__WHAT IS BEING ASKED__: All lines with the word "magnification" must be pulled from the entries below.
Segment Start: MATERIAL FOR THIS EXERCISE
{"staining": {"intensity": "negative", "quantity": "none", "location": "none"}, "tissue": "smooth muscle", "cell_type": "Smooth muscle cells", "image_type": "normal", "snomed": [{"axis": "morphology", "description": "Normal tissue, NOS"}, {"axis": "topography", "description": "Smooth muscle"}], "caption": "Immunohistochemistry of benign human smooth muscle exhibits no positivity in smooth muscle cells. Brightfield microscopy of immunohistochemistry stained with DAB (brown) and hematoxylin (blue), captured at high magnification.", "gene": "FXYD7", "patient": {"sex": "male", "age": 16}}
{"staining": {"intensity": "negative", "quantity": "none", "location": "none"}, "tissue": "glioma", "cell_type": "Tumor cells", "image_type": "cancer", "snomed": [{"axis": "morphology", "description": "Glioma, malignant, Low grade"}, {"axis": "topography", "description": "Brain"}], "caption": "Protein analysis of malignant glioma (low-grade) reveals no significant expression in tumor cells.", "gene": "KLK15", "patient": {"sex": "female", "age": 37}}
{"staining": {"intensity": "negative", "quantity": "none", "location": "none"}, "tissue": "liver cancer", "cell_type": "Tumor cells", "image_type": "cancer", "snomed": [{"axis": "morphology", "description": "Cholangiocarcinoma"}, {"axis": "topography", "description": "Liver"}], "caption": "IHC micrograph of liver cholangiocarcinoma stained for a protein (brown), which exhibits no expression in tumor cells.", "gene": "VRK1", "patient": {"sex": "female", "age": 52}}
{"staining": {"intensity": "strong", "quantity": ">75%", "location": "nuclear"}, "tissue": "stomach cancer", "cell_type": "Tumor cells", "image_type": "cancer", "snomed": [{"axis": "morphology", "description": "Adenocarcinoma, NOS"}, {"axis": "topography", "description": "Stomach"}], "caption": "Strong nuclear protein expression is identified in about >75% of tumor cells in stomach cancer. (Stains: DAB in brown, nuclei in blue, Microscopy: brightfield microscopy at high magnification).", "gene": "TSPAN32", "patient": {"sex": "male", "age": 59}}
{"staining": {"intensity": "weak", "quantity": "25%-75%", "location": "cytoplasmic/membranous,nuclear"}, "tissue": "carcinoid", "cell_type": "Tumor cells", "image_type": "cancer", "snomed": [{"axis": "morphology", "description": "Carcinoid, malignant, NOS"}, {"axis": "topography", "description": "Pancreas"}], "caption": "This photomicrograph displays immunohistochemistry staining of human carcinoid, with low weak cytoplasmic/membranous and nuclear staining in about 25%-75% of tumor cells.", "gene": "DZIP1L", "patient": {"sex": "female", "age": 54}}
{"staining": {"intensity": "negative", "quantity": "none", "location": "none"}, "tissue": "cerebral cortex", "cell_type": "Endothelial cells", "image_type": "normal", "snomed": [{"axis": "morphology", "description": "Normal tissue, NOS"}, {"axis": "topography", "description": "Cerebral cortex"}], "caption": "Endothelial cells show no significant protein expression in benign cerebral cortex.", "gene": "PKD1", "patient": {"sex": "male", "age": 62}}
Segment End: MATERIAL FOR THIS EXERCISE
__EXERCISE SOLUTION__:
{"staining": {"intensity": "negative", "quantity": "none", "location": "none"}, "tissue": "smooth muscle", "cell_type": "Smooth muscle cells", "image_type": "normal", "snomed": [{"axis": "morphology", "description": "Normal tissue, NOS"}, {"axis": "topography", "description": "Smooth muscle"}], "caption": "Immunohistochemistry of benign human smooth muscle exhibits no positivity in smooth muscle cells. Brightfield microscopy of immunohistochemistry stained with DAB (brown) and hematoxylin (blue), captured at high magnification.", "gene": "FXYD7", "patient": {"sex": "male", "age": 16}}
{"staining": {"intensity": "strong", "quantity": ">75%", "location": "nuclear"}, "tissue": "stomach cancer", "cell_type": "Tumor cells", "image_type": "cancer", "snomed": [{"axis": "morphology", "description": "Adenocarcinoma, NOS"}, {"axis": "topography", "description": "Stomach"}], "caption": "Strong nuclear protein expression is identified in about >75% of tumor cells in stomach cancer. (Stains: DAB in brown, nuclei in blue, Microscopy: brightfield microscopy at high magnification).", "gene": "TSPAN32", "patient": {"sex": "male", "age": 59}}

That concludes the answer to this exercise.